Résumé de la décision
La cour d'appel de Paris a, dans deux affaires distinctes, reconnu des liens de filiation pour des enfants conçus par procréation médicalement assistée (PMA) post-mortem à l'étranger. Dans le premier dossier, la filiation a été établie au nom du droit au respect de la vie privée de l'enfant. Dans le second dossier, la cour a indirectement reconnu la filiation en reconnaissant aux enfants un droit à la succession.
Contexte factuel et juridique
Les enfants concernés sont nés à la suite d'une PMA réalisée en Espagne, État où la PMA post-mortem est autorisée sous réserve d'un consentement exprimé du vivant du géniteur. En droit français, la PMA post-mortem est empêchée par les dispositions du Code de la santé publique qui font du décès d'un membre du couple un obstacle à la poursuite d'une insémination ou d'un transfert d'embryon.
La cour d'appel a retenu que, dans les circonstances des affaires examinées, le refus d'établir la filiation en première instance constituait une atteinte disproportionnée au droit au respect de la vie privée des enfants concernés.
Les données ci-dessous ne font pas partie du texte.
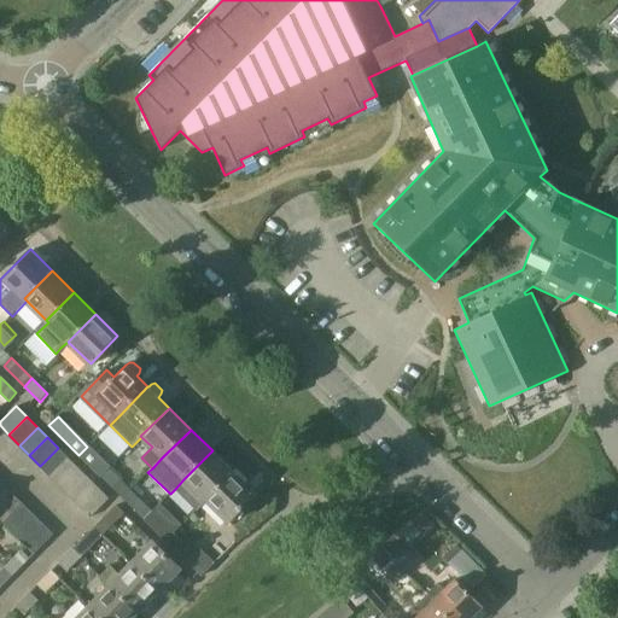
[(100,477),(109,468),(87,447),(79,455),(100,477)]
Par ailleurs, elle a estimé que priver ces enfants de la qualité d'ayants droit au regard de la succession reviendrait à leur appliquer un traitement inégal injustifié comparé à d'autres descendants.
Enjeux successoraux et d'état civil
Sur le plan successoral, la décision met en tension la cohérence entre l'interdiction en droit interne de la PMA post-mortem et la protection des droits des enfants nés de telles pratiques à l'étranger. La cour a considéré que l'application automatique d'une exclusion successorale n'était pas compatible avec le principe d'égalité des enfants devant la succession.
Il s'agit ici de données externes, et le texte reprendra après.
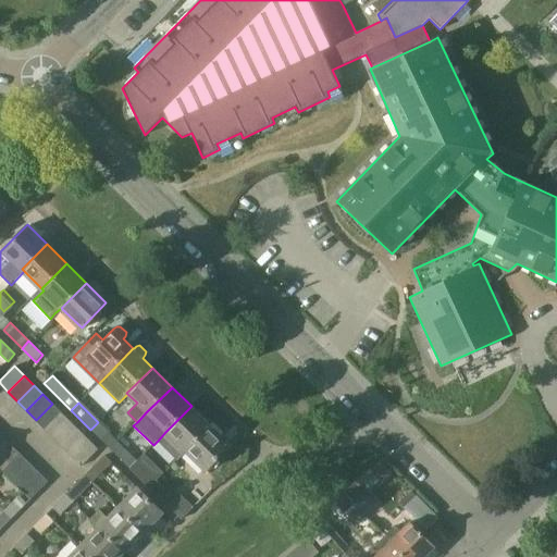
[(46,429),(61,412),(52,404),(36,420),(46,429)]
D'un point de vue administratif, la reconnaissance de la filiation soulève des questions pratiques : modalités d'inscription des actes d'état civil, reconnaissance des filiations établies à l'étranger, transmission du nom et conséquences sur les droits sociaux et patrimoniaux.
Cadre législatif et avis éthiques
La législation française a, dans ses révisions successives, maintenu l'interdiction de la PMA post-mortem. Le Conseil consultatif national d'éthique (CCNE) s'est montré prudent dans ses avis antérieurs : il a déconseillé l'utilisation de gamètes sans garanties de consentement explicite mais a pu envisager, sous conditions strictes (consentement exprimé de la personne décédée et accompagnement médical et psychologique), le transfert d'embryon après décès.
Par ailleurs, la Cour européenne des droits de l'homme a laissé une marge d'appréciation aux États sur ces questions tout en invitant à un examen attentif de la cohérence du régime juridique face à l'évolution des techniques de procréation assistée.
Réactions et suites possibles
Des associations de défense des droits en matière de procréation et plusieurs parlementaires ont réagi à ces décisions, soulignant l'impact concret pour les enfants et les familles et appelant à une clarification législative. Des propositions de loi ont été déposées pour encadrer la PMA post-mortem et préciser les conditions de reconnaissance de la filiation et d'accès aux droits patrimoniaux.
Perspectives
Ces arrêts invitent les autorités législatives et administratives à préciser les règles applicables afin d'assurer la protection effective des droits des enfants nés par PMA post-mortem à l'étranger, tout en préservant les principes éthiques et sanitaires qui fondent le droit français. Le contentieux futur et les initiatives parlementaires détermineront la cohérence entre droit interne et situations transfrontalières.